* _WHAT THE TASK ASKS_:
Each line of the data below holding the word "lines" must be copied.
==== MATERIAL SUPPLIED
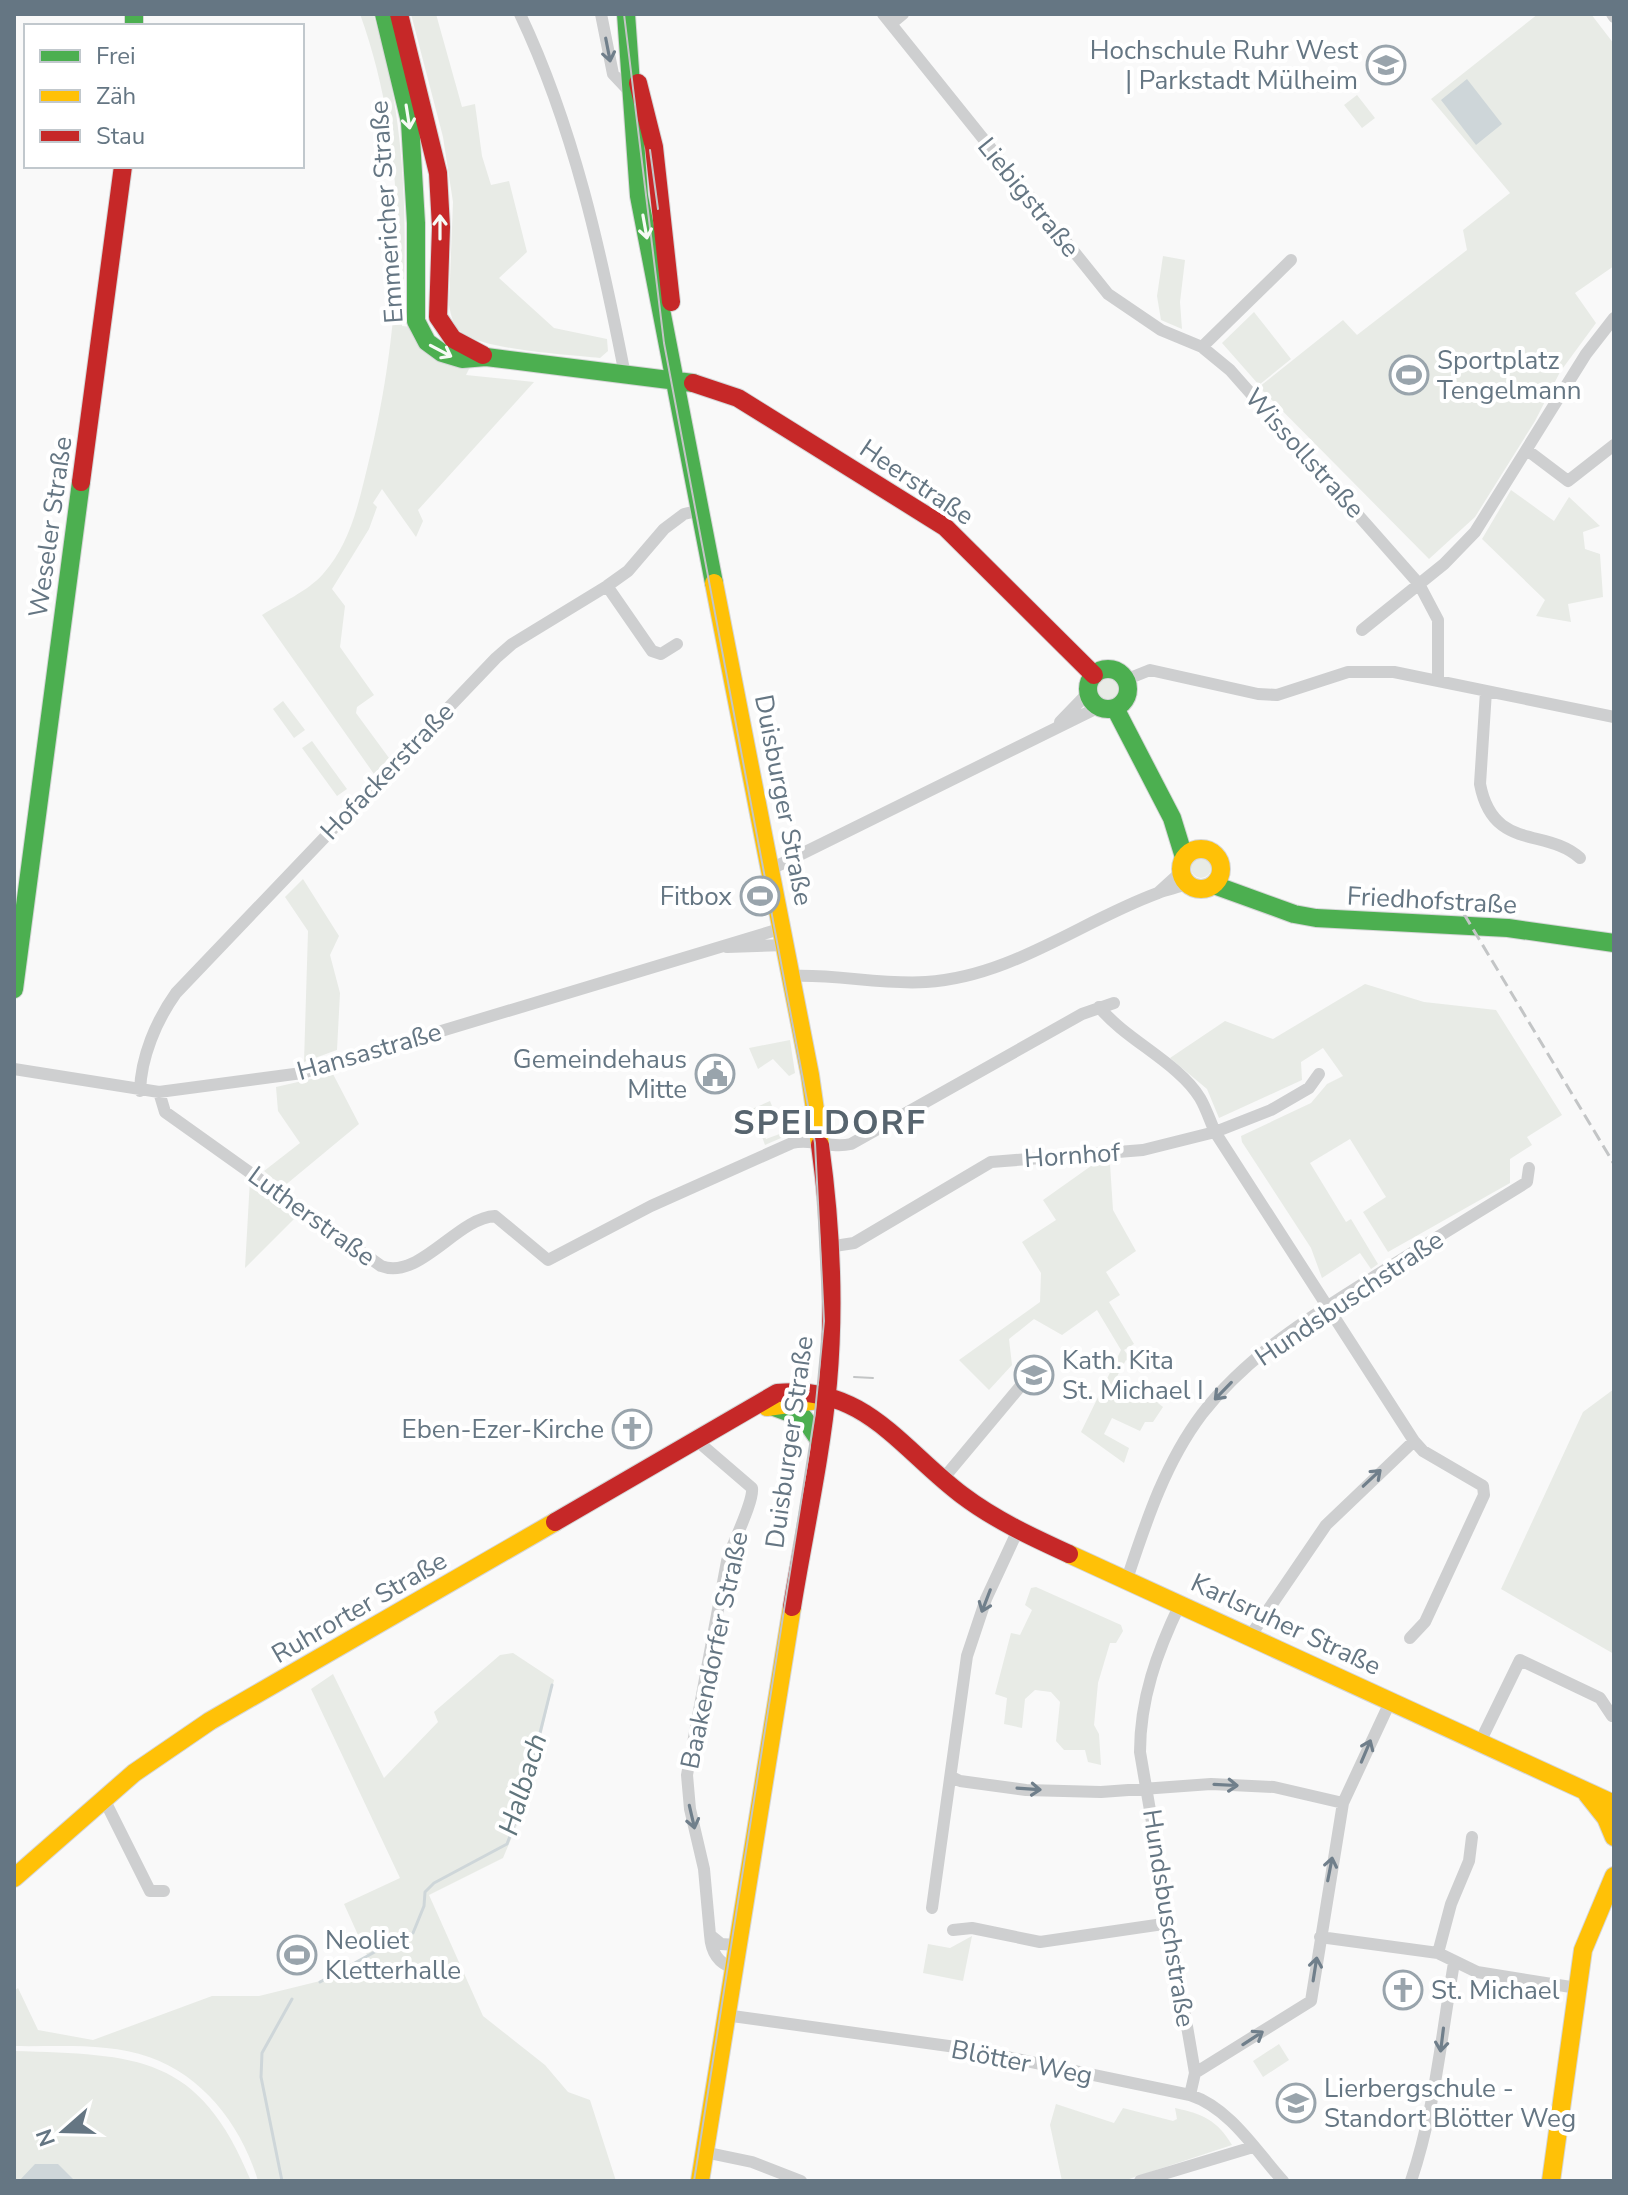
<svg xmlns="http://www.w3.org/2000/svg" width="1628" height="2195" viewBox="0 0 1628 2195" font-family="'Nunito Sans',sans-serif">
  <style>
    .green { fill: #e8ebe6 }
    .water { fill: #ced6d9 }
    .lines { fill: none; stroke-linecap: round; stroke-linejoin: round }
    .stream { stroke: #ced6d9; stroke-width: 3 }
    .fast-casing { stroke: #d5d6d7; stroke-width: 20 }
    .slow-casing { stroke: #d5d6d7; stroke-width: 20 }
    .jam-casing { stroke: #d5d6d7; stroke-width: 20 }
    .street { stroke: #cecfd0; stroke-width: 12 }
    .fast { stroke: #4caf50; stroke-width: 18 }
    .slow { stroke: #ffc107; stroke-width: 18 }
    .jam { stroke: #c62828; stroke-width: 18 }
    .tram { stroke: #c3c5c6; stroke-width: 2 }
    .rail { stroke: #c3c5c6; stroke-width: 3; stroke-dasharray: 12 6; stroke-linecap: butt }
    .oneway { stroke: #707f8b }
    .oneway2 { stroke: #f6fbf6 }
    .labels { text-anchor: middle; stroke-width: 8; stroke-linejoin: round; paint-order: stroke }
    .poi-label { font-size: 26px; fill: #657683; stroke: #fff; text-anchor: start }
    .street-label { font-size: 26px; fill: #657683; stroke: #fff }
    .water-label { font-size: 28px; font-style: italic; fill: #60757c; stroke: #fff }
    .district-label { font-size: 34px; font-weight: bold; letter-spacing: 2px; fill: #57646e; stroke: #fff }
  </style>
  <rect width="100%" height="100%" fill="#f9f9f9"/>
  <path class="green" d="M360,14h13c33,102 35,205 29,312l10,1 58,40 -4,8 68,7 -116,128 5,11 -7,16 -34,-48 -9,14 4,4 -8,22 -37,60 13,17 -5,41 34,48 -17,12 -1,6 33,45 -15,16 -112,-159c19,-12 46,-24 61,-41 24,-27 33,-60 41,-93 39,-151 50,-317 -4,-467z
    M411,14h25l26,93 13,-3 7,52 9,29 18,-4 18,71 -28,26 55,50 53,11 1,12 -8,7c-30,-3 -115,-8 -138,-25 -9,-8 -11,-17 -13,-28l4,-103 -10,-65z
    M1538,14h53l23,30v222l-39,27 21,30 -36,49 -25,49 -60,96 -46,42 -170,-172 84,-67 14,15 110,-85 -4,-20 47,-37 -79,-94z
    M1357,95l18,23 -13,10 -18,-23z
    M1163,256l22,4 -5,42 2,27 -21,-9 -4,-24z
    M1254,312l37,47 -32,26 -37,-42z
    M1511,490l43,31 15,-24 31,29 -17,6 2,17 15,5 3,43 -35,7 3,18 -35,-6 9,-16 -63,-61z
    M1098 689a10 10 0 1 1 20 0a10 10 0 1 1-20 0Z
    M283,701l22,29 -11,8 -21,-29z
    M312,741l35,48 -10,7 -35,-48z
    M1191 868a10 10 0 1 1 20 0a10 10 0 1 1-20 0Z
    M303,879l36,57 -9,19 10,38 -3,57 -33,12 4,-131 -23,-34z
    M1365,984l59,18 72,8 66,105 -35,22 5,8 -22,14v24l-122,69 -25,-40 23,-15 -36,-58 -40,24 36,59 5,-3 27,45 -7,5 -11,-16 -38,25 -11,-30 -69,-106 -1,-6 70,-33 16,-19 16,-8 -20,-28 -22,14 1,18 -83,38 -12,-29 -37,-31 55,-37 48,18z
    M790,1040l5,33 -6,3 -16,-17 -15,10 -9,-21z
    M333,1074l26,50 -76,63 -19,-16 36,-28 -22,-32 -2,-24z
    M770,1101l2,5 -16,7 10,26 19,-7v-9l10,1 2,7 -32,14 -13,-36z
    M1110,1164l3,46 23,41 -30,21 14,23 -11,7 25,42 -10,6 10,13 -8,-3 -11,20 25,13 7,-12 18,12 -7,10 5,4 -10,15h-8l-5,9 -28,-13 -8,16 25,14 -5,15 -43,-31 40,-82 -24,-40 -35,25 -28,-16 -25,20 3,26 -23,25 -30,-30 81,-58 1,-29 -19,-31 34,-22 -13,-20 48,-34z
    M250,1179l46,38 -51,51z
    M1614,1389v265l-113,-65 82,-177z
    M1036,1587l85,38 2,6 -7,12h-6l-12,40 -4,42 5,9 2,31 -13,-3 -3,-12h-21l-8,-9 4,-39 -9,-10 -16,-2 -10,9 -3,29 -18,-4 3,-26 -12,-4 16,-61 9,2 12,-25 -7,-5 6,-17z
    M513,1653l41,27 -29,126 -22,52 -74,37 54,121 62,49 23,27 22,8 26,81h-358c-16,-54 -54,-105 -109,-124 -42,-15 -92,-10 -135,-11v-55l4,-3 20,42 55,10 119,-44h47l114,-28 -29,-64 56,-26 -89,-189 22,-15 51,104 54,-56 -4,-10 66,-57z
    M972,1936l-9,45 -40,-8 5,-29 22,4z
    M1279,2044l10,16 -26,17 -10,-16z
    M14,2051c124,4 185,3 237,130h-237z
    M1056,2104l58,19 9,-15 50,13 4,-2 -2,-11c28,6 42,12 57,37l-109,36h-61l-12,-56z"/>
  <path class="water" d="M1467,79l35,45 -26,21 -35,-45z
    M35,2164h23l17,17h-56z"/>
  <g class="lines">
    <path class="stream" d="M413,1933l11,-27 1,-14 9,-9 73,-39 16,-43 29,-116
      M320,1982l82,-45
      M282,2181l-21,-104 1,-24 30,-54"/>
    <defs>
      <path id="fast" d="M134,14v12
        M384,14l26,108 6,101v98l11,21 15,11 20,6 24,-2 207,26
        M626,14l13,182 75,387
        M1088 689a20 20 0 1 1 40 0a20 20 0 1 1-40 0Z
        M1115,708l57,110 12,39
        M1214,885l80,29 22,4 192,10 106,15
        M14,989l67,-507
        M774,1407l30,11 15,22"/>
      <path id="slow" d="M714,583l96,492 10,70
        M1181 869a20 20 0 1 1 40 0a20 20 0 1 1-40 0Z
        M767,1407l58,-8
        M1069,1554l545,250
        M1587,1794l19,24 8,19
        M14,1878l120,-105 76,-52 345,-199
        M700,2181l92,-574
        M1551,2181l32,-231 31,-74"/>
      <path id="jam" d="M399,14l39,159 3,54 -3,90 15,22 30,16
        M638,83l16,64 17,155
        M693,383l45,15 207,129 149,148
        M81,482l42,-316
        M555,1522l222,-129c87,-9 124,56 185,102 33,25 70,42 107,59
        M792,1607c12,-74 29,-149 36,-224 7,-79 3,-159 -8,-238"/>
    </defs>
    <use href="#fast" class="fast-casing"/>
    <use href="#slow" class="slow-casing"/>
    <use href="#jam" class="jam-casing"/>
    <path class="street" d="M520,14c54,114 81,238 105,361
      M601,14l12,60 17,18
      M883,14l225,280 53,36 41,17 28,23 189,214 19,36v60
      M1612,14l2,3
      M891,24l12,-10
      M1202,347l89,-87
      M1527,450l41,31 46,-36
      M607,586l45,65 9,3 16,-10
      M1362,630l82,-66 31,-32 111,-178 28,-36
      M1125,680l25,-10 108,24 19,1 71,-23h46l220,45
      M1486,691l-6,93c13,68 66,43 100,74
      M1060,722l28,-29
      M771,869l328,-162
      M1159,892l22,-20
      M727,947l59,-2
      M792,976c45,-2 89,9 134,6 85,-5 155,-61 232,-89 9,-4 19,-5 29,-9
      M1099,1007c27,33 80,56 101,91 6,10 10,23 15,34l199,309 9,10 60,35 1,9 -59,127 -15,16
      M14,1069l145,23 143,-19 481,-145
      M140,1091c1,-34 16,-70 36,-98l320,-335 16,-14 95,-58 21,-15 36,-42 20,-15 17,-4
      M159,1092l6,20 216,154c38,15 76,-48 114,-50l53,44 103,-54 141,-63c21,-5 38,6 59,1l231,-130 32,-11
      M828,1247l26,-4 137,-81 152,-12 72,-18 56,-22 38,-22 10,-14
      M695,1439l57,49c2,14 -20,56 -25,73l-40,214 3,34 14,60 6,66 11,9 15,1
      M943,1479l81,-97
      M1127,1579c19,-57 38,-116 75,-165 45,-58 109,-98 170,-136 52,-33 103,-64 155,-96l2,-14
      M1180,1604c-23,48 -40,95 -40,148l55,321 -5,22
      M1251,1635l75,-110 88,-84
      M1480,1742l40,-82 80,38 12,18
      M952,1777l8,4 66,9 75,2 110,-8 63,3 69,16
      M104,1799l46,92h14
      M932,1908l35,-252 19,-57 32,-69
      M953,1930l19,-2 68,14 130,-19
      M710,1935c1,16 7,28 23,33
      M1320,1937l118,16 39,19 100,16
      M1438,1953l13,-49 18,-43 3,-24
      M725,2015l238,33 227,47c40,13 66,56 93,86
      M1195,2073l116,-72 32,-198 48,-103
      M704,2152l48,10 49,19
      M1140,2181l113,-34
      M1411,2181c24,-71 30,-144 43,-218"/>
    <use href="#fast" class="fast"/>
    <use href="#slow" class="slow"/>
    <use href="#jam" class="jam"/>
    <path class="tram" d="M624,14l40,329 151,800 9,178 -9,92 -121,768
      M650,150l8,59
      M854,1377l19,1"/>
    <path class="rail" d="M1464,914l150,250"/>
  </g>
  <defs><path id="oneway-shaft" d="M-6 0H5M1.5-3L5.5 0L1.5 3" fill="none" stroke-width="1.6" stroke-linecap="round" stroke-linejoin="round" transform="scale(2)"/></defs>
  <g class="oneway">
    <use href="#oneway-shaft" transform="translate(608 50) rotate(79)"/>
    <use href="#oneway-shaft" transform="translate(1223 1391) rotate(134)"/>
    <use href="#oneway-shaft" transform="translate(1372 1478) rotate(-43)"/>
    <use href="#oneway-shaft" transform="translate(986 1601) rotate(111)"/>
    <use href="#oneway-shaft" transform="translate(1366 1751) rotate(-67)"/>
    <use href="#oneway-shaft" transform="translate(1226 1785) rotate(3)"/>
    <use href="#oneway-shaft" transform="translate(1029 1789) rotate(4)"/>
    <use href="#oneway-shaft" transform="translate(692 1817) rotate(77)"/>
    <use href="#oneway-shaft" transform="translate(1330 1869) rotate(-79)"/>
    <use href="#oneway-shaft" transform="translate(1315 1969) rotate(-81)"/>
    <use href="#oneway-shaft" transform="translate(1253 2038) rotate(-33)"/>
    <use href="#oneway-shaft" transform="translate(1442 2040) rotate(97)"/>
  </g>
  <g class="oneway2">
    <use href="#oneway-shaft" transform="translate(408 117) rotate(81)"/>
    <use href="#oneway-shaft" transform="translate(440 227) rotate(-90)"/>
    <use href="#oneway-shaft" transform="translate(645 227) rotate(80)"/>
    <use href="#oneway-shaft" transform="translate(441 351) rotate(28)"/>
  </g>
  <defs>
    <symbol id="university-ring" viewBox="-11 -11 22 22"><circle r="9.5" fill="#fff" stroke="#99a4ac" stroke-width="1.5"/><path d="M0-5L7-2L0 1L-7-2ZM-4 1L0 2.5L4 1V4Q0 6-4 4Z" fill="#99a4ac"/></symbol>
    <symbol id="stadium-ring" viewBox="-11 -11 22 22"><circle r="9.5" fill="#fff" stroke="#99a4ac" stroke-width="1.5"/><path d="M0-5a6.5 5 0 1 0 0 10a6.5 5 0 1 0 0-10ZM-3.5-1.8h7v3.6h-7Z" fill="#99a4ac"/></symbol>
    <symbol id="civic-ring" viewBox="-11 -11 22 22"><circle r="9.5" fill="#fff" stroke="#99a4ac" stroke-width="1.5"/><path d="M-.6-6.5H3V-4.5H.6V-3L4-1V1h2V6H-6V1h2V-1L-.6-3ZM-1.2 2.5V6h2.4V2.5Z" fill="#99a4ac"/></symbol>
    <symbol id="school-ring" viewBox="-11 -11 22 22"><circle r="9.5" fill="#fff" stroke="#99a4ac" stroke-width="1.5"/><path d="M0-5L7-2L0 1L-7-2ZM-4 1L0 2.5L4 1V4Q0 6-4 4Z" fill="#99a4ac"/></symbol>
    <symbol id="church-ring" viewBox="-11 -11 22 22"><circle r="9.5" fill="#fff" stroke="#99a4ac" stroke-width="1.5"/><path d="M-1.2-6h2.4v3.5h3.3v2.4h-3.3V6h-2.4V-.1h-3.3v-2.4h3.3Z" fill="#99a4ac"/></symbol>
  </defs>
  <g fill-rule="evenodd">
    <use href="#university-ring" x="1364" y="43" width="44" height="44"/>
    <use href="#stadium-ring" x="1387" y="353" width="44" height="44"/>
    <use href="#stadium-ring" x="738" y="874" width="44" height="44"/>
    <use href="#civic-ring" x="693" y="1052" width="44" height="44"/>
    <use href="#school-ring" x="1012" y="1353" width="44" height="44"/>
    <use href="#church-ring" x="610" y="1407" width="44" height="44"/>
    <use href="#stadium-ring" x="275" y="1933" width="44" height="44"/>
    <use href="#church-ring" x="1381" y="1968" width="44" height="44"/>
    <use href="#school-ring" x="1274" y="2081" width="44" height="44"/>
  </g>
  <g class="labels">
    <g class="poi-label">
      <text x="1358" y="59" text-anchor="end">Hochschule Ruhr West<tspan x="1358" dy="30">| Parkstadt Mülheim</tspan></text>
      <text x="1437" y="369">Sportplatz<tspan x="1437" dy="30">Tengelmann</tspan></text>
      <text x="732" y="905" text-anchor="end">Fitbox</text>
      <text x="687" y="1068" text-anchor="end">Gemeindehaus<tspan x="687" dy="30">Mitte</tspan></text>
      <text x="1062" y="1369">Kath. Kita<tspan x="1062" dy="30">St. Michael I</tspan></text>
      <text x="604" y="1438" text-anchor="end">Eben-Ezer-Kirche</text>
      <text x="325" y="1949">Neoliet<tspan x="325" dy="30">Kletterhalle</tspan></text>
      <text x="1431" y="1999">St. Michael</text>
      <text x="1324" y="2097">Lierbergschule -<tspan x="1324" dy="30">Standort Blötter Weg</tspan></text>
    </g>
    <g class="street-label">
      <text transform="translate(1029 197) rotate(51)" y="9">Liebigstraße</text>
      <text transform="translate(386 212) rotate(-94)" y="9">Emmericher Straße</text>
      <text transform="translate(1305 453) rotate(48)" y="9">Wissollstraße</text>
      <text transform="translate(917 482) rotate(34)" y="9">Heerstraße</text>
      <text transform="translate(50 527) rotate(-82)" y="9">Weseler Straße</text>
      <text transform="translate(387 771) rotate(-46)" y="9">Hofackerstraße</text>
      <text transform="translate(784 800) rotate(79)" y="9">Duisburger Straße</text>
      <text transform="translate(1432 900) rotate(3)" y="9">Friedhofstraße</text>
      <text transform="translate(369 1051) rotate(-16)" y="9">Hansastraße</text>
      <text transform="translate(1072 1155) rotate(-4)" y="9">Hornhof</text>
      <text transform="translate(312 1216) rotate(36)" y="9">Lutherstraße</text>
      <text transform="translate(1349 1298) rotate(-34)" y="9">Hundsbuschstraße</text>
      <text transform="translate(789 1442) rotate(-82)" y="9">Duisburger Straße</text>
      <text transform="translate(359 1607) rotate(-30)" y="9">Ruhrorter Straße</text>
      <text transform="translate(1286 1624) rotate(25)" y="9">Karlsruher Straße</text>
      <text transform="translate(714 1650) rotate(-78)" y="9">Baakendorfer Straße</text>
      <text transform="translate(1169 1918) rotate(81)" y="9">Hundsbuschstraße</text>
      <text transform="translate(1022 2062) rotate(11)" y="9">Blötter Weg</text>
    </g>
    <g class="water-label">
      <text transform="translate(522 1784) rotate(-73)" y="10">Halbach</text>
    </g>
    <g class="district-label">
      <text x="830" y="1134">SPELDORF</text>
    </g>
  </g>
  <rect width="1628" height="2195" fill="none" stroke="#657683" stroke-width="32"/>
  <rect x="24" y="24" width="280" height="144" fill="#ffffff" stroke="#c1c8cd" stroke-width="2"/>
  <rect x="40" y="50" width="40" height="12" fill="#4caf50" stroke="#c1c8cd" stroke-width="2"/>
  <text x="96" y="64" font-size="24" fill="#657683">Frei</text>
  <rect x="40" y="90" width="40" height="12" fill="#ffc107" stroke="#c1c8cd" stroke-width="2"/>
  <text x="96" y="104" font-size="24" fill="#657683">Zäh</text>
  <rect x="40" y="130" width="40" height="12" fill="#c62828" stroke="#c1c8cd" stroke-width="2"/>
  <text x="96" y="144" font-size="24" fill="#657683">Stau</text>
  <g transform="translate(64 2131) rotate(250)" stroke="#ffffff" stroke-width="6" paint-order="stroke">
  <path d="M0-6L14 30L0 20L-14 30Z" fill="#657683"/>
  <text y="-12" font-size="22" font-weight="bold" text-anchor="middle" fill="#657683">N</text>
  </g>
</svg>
========
* _COMPLETED EXERCISE_:
    .lines { fill: none; stroke-linecap: round; stroke-linejoin: round }
  <g class="lines">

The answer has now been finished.